Single by the Nite-Liters

from the album Morning, Noon & the Nite-Liters
- Released: 1971
- Recorded: 1971
- Studio: RCA Mid-America Center, Chicago
- Genre: Soul, funk, proto disco
- Label: RCA
- Songwriter(s): Harvey Fuqua, Charlie Hearndon
- Producer(s): Harvey Fuqua

= K-Jee =

"K-Jee" is a 1971 instrumental song by American soul and funk band the Nite-Liters. Written by Harvey Fuqua and Charlie Hearndon, it charted in 1971 at No. 17 on the US Billboard R&B chart. It spent 16 weeks on the US Billboard Hot 100, debuting at number 93 the week of July 3, 1971 and peaking at No. 39 the week of September 11, 1971. The song gained some notoriety again when it was included on the successful Saturday Night Fever soundtrack in 1977, from the eponymous film.

==Charts==

Year: Single; Chart positions
US: US R&B
1971: "K-Jee"; 39; 17

==Cover versions==
- In 1975, MFSB covered the song on their Universal Love album, charting at No. 18 on the Disco File Top 20 chart.

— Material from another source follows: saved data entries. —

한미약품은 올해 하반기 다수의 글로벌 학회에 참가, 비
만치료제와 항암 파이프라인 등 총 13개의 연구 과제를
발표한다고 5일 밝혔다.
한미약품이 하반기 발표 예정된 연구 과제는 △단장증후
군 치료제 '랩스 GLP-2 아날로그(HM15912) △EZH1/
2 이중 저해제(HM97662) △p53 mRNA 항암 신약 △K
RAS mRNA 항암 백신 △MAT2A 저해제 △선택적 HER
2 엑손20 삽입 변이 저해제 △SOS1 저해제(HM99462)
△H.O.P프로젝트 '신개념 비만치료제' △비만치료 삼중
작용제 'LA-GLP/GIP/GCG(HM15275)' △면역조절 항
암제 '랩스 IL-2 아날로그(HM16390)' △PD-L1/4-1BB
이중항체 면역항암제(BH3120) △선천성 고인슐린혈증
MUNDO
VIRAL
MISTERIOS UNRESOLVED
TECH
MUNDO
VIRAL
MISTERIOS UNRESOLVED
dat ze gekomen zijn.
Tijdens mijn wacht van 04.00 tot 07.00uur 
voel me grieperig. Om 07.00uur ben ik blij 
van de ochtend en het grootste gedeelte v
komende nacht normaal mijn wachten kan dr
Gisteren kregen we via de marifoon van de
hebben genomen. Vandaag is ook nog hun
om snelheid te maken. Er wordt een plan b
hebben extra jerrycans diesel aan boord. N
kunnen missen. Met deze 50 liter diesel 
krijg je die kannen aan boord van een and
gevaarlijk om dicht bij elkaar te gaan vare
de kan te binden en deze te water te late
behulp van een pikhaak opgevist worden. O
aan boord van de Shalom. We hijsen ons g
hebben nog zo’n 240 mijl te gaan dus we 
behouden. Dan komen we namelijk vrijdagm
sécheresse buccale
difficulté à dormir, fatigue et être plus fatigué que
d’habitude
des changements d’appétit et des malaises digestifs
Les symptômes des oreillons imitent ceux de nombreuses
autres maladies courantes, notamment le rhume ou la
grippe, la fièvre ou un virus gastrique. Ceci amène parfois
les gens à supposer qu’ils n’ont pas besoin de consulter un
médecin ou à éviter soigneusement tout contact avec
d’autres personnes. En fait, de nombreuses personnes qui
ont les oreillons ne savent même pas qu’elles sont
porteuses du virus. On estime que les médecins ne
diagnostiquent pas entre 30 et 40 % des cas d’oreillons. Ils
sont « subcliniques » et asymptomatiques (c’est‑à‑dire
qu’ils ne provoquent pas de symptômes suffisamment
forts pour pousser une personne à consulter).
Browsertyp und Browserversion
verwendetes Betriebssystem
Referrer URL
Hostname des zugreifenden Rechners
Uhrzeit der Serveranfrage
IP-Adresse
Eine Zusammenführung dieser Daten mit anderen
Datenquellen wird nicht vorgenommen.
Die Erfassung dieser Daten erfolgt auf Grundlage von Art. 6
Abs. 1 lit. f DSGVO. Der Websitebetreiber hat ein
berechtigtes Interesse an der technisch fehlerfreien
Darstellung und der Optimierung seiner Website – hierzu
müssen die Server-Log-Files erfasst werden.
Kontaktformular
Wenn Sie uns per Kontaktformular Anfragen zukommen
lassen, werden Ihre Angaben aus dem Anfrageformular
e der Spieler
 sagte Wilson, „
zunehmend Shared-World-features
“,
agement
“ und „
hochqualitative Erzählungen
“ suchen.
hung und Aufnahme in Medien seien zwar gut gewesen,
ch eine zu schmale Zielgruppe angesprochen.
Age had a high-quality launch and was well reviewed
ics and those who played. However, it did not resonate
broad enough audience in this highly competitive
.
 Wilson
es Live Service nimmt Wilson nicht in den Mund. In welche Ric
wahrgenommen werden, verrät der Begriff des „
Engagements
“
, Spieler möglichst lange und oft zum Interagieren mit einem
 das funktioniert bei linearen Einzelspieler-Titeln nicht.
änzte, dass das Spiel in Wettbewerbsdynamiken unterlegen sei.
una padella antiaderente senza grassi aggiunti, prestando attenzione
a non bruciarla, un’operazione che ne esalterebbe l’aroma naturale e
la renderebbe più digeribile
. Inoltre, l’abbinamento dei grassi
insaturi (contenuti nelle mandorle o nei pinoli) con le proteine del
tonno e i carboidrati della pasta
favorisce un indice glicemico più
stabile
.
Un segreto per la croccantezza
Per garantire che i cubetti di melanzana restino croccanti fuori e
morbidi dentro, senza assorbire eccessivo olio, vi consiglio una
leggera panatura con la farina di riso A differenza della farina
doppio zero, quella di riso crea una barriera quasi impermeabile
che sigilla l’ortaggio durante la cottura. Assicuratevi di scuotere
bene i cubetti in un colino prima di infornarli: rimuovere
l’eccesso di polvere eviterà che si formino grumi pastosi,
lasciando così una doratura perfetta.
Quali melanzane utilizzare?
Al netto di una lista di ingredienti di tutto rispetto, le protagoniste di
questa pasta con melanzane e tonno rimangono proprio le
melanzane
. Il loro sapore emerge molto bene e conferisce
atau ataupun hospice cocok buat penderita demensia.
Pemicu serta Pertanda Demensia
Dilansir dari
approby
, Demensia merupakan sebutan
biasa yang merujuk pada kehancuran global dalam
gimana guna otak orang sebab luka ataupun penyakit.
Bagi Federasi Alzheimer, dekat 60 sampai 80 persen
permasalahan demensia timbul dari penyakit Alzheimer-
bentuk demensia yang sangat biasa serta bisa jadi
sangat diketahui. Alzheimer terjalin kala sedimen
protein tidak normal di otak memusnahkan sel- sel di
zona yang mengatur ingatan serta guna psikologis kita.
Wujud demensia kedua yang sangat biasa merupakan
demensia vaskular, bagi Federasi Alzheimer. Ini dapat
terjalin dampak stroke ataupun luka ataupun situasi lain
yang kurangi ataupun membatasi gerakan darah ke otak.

This version was used briefly in the 1977 film Saturday Night Fever and was featured on the accompanying soundtrack.

==Use in other media==
The instrumental has also appeared as a theme for newscasts presented on KMSP-TV in Minneapolis/St. Paul, Minnesota, WKAB in Montgomery, Alabama, and WMAR-TV in Baltimore, Maryland. It also used for Today In Chicago on WMAQ-TV in Chicago. It was also used by WTVM in Columbus, GA as the opening theme for their Action 9 News broadcast in the late 70s. In the early 80s, the start of the song was used as "bumper" music (going into the commercial break) on WICZ-TV 40 in Binghamton, NY.